**What the task asks:**
Your copy should hold every record exactly and no images.

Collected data
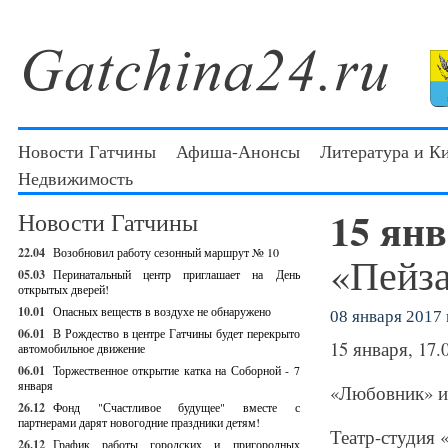
Новости Гатчины
Афиша-Анонсы
Литература и К
Недвижимость
15 ян
Новости Гатчины
22.04
Возобновил работу сезонный маршрут № 10
«Пейза
05.03
Перинатальный центр приглашает на День
открытых дверей!
10.01
Опасных веществ в воздухе не обнаружено
08 января 2017 г
06.01
В Рождество в центре Гатчины будет перекрыто
15 января, 17.
автомобильное движение
06.01
Торжественное открытие катка на Соборной - 7
января
«Любовник» и 
26.12
Фонд "Счастливое будущее" вместе с
партнерами дарят новогодние праздники детям!
Театр-студия 
26.12
График работы городских и пригородных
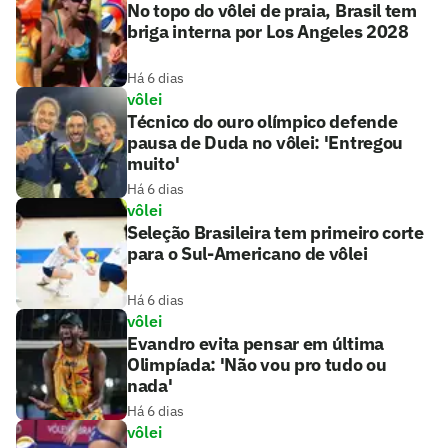
No topo do vôlei de praia, Brasil tem
briga interna por Los Angeles 2028
Há 6 dias
vôlei
Técnico do ouro olímpico defende
pausa de Duda no vôlei: 'Entregou
muito'
Há 6 dias
vôlei
Seleção Brasileira tem primeiro corte
para o Sul-Americano de vôlei
Há 6 dias
vôlei
Evandro evita pensar em última
Olimpíada: 'Não vou pro tudo ou
nada'
Há 6 dias
vôlei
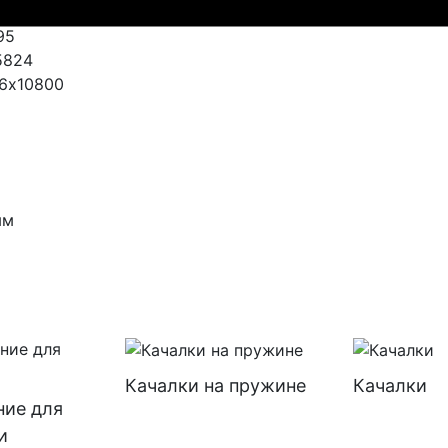
95
5824
6х10800
мм
Качалки на пружине
Качалки
ние для
и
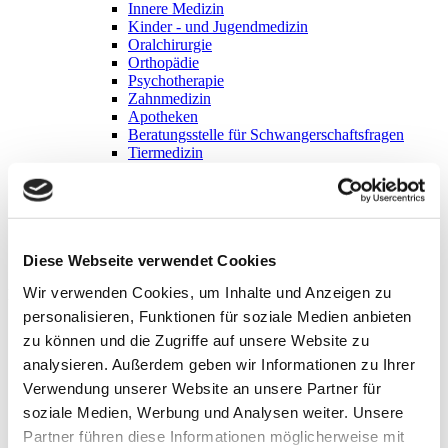
Innere Medizin
Kinder - und Jugendmedizin
Oralchirurgie
Orthopädie
Psychotherapie
Zahnmedizin
Apotheken
Beratungsstelle für Schwangerschaftsfragen
Tiermedizin
Zahlen - Daten - Fakten
Geschichte
Kirchen
Vereine & Verbände
Biodiversität
Diese Webseite verwendet Cookies
Neunburger Zehner
Wir verwenden Cookies, um Inhalte und Anzeigen zu
Hier finden Sie:
personalisieren, Funktionen für soziale Medien anbieten
Bürgermeister
zu können und die Zugriffe auf unsere Website zu
Stadtrat
analysieren. Außerdem geben wir Informationen zu Ihrer
Ratsinformationssystem (RIS)
Stadtrecht
Verwendung unserer Website an unsere Partner für
Ansprechpartner
soziale Medien, Werbung und Analysen weiter. Unsere
Standesamt
Partner führen diese Informationen möglicherweise mit
Kämmerei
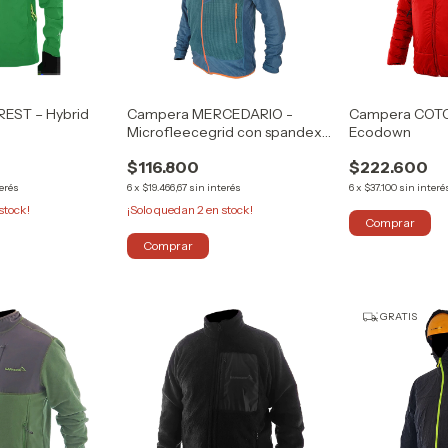
EST – Hybrid
Campera MERCEDARIO -
Campera COTO
Microfleecegrid con spandex y
Ecodown
Microfleece
$116.800
$222.600
terés
6
x
$19.466,67
sin interés
6
x
$37.100
sin interé
stock!
¡Solo quedan
2
en stock!
Comprar
Comprar
GRATIS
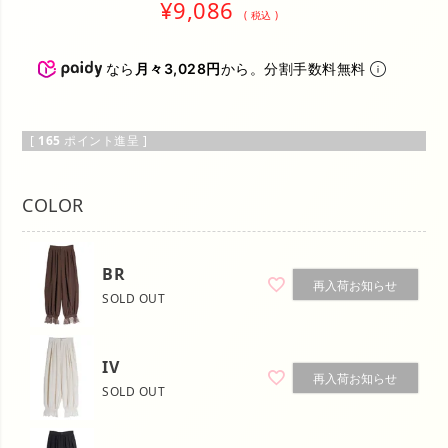
¥
9,086
税込
なら
月々3,028円
から。分割手数料無料
[
165
ポイント進呈 ]
COLOR
BR
再入荷お知らせ
SOLD OUT
IV
再入荷お知らせ
SOLD OUT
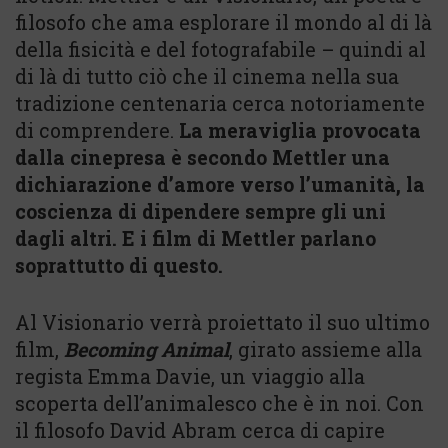
filosofo che ama esplorare il mondo al di là
della fisicità e del fotografabile – quindi al
di là di tutto ciò che il cinema nella sua
tradizione centenaria cerca notoriamente
di comprendere.
La meraviglia provocata
dalla cinepresa è secondo Mettler una
dichiarazione d’amore verso l’umanità, la
coscienza di dipendere sempre gli uni
dagli altri. E i film di Mettler parlano
soprattutto di questo.
Al Visionario verrà proiettato il suo ultimo
film,
Becoming Animal
, girato assieme alla
regista Emma Davie, un viaggio alla
scoperta dell’animalesco che è in noi. Con
il filosofo David Abram cerca di capire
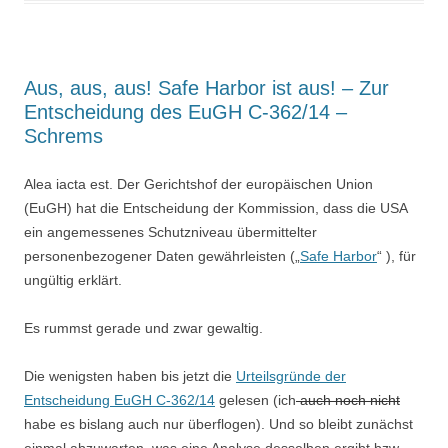
Aus, aus, aus! Safe Harbor ist aus! – Zur
Entscheidung des EuGH C-362/14 –
Schrems
Alea iacta est. Der Gerichtshof der europäischen Union
(EuGH) hat die Entscheidung der Kommission, dass die USA
ein angemessenes Schutzniveau übermittelter
personenbezogener Daten gewährleisten („
Safe Harbor
“ ), für
ungültig erklärt.
Es rummst gerade und zwar gewaltig.
Die wenigsten haben bis jetzt die
Urteilsgründe der
Entscheidung EuGH C-362/14
gelesen (ich
auch noch nicht
habe es bislang auch nur überflogen). Und so bleibt zunächst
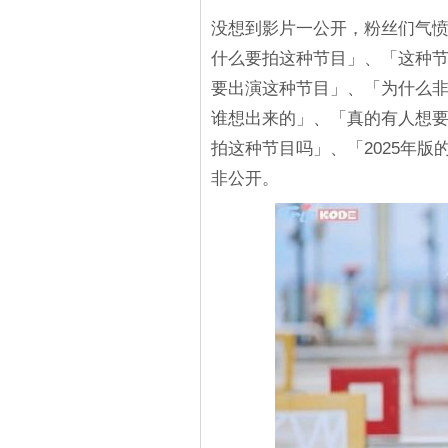
没想到影片一公开，粉丝们气愤表
什么要拍这种节目」、「这种
要出演这种节目」、「为什么
谁想出来的」、「真的有人想要看
拍这种节目吗」、「2025年
非公开。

**Exercise result:**
Новости Гатчины
Афиша-Анонсы
Литература и К
Недвижимость
15 ян
Новости Гатчины
22.04
Возобновил работу сезонный маршрут № 10
«Пейза
05.03
Перинатальный центр приглашает на День
открытых дверей!
10.01
Опасных веществ в воздухе не обнаружено
08 января 2017 г
06.01
В Рождество в центре Гатчины будет перекрыто
15 января, 17.
автомобильное движение
06.01
Торжественное открытие катка на Соборной - 7
января
«Любовник» и 
26.12
Фонд "Счастливое будущее" вместе с
партнерами дарят новогодние праздники детям!
Театр-студия 
26.12
График работы городских и пригородных
No topo do vôlei de praia, Brasil tem
briga interna por Los Angeles 2028
Há 6 dias
vôlei
Técnico do ouro olímpico defende
pausa de Duda no vôlei: 'Entregou
muito'
Há 6 dias
vôlei
Seleção Brasileira tem primeiro corte
para o Sul-Americano de vôlei
Há 6 dias
vôlei
Evandro evita pensar em última
Olimpíada: 'Não vou pro tudo ou
nada'
Há 6 dias
vôlei
95
5824
6х10800
мм
Качалки на пружине
Качалки
ние для
и
Innere Medizin
Kinder - und Jugendmedizin
Oralchirurgie
Orthopädie
Psychotherapie
Zahnmedizin
Apotheken
Beratungsstelle für Schwangerschaftsfragen
Tiermedizin
Zahlen - Daten - Fakten
Geschichte
Kirchen
Vereine & Verbände
Biodiversität
Diese Webseite verwendet Cookies
Neunburger Zehner
Wir verwenden Cookies, um Inhalte und Anzeigen zu
Hier finden Sie:
personalisieren, Funktionen für soziale Medien anbieten
Bürgermeister
zu können und die Zugriffe auf unsere Website zu
Stadtrat
analysieren. Außerdem geben wir Informationen zu Ihrer
Ratsinformationssystem (RIS)
Stadtrecht
Verwendung unserer Website an unsere Partner für
Ansprechpartner
soziale Medien, Werbung und Analysen weiter. Unsere
Standesamt
Partner führen diese Informationen möglicherweise mit
Kämmerei
EST – Hybrid
Campera MERCEDARIO -
Campera COTO
Microfleecegrid con spandex y
Ecodown
Microfleece
$116.800
$222.600
terés
6
x
$19.466,67
sin interés
6
x
$37.100
sin interé
stock!
¡Solo quedan
2
en stock!
Comprar
Comprar
GRATIS
¥
9,086
税込
なら
月々3,028円
から。分割手数料無料
[
165
ポイント進呈 ]
COLOR
BR
再入荷お知らせ
SOLD OUT
IV
再入荷お知らせ
SOLD OUT
filosofo che ama esplorare il mondo al di là
della fisicità e del fotografabile – quindi al
di là di tutto ciò che il cinema nella sua
tradizione centenaria cerca notoriamente
di comprendere.
La meraviglia provocata
dalla cinepresa è secondo Mettler una
dichiarazione d’amore verso l’umanità, la
coscienza di dipendere sempre gli uni
dagli altri. E i film di Mettler parlano
soprattutto di questo.
Al Visionario verrà proiettato il suo ultimo
film,
Becoming Animal
, girato assieme alla
regista Emma Davie, un viaggio alla
scoperta dell’animalesco che è in noi. Con
il filosofo David Abram cerca di capire
Aus, aus, aus! Safe Harbor ist aus! – Zur
Entscheidung des EuGH C-362/14 –
Schrems
Alea iacta est. Der Gerichtshof der europäischen Union
(EuGH) hat die Entscheidung der Kommission, dass die USA
ein angemessenes Schutzniveau übermittelter
personenbezogener Daten gewährleisten („
Safe Harbor
“ ), für
ungültig erklärt.
Es rummst gerade und zwar gewaltig.
Die wenigsten haben bis jetzt die
Urteilsgründe der
Entscheidung EuGH C-362/14
gelesen (ich
auch noch nicht
habe es bislang auch nur überflogen). Und so bleibt zunächst
没想到影片一公开，粉丝们气愤表
什么要拍这种节目」、「这种
要出演这种节目」、「为什么
谁想出来的」、「真的有人想要看
拍这种节目吗」、「2025年
非公开。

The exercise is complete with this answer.